Further research on the basic understanding of the love languages was needed and I came across The Five Love Languages by Larry Chapman. With a very generic internet understanding of the book, I was able to get further detail on each language. Chapman’s explains the five languages in great detail. His version of the Love Languages presents five languages: Acts of Service, Physical Touch, Quality Time, Affirmations and Receiving Gifts. Instead of having just one love language Chapman explains that each of us has a primary and a second love language to fulfill our figurative love tanks of emotion needed to thrive. Makes sense that you need to feel love and love yourself to fuel your relationship. He also details experiences of uses of these languages with his name protected patients and how they applied them to their own relationships.
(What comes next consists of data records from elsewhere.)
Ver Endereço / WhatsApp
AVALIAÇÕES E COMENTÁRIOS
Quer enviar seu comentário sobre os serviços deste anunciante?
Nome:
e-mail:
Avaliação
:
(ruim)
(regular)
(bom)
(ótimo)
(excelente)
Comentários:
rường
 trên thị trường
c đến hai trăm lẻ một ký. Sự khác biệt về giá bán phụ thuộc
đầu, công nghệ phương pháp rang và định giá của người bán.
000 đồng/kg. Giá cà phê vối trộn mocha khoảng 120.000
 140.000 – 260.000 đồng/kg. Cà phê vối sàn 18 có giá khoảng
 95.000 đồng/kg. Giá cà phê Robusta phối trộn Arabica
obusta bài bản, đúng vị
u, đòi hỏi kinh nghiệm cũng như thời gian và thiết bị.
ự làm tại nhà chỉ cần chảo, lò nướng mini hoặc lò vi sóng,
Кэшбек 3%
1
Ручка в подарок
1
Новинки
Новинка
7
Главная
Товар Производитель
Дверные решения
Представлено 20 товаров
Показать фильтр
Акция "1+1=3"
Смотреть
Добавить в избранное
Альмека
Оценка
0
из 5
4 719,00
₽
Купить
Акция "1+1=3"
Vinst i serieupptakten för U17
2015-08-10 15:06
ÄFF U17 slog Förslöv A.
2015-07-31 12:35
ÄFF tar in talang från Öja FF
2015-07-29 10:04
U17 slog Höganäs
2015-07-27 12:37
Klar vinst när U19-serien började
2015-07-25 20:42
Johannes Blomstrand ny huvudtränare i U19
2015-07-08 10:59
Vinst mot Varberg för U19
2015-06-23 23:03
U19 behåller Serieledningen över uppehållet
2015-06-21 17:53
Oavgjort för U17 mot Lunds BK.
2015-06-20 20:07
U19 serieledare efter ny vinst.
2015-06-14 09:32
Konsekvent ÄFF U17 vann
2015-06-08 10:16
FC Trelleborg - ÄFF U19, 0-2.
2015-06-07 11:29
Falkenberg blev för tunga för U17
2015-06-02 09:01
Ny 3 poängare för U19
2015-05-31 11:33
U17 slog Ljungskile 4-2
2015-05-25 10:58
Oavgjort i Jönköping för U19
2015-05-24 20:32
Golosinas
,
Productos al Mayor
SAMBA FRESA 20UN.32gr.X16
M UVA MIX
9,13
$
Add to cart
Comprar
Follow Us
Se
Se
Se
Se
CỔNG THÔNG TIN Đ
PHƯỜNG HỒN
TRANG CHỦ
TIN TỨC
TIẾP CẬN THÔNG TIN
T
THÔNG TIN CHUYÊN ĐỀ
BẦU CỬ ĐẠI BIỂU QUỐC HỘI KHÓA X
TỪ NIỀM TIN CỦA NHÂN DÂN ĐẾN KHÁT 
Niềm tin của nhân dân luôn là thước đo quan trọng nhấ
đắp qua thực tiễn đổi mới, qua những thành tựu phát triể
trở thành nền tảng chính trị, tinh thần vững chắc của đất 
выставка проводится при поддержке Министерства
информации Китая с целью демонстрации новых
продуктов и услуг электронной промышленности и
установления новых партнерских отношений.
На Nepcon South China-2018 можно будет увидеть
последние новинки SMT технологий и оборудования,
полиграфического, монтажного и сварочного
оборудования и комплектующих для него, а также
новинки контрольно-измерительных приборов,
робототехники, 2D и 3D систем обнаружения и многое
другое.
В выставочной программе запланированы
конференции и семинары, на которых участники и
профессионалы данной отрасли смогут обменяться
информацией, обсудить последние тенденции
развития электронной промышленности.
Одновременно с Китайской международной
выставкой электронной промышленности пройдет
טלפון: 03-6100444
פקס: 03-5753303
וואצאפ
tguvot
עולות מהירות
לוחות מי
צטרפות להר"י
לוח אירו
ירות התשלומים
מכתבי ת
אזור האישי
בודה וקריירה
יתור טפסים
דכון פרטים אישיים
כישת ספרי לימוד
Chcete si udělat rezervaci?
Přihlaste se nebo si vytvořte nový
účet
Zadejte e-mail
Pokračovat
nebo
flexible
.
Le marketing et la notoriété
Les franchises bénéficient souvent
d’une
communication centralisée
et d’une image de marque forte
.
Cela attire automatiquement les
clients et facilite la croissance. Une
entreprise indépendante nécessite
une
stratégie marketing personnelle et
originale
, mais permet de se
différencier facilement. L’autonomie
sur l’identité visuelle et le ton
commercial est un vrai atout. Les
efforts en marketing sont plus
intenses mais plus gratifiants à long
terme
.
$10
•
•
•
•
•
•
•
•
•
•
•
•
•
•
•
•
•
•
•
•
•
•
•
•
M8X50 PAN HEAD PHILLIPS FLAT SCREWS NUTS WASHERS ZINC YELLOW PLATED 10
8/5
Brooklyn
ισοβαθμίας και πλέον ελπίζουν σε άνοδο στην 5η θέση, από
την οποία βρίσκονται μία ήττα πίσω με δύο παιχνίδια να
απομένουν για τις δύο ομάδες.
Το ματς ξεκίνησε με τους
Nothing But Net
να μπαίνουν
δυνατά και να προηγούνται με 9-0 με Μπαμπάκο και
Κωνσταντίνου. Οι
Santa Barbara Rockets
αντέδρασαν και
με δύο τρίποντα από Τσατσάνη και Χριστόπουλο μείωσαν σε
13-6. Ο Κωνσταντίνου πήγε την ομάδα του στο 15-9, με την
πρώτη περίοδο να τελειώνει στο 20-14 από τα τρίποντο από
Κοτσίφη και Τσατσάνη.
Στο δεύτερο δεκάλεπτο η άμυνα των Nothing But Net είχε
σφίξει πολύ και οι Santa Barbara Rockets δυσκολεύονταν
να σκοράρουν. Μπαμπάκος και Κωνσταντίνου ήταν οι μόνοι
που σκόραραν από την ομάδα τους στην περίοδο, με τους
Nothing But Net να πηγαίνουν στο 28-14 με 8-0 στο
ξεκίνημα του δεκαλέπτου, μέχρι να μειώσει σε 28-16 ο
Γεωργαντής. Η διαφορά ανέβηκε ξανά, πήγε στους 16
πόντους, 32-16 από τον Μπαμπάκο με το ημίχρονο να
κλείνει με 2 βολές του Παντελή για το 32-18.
After reading the book, I was able to pick out her love languages rather easy after applying my knowledge of her past and my knowledge of what made her happiest in the present day. Without going into too much detail about her past or our present together, I concluded that she fell under the languages of Acts of Service and Quality Time. Once the conclusion was reached I started to apply them accordingly. I began to do things without her asking, I began to put my phone away (more often, because I’m not going to pretend to be perfect) when we were spending together. I began to thoroughly pay attention to our interactions and saw a noticeable difference in how we operated. Fights were far and few and communication was at an all-time high, an accomplishment indeed! With a lot of trial and error, I’d like to think that we’ve found some sort of clarity on how we need to be loved and how we need to love each other.
I’m not saying by any means this is a cure-all to anything. Sometimes love just isn’t enough. Also, you don’t necessarily have to be in trouble to enjoy a little light reading on the betterment of your relationship. To me, it’s interesting to find the little blanks you might miss in your relationship because ego and self-interest get in the way. I definitely recommend it.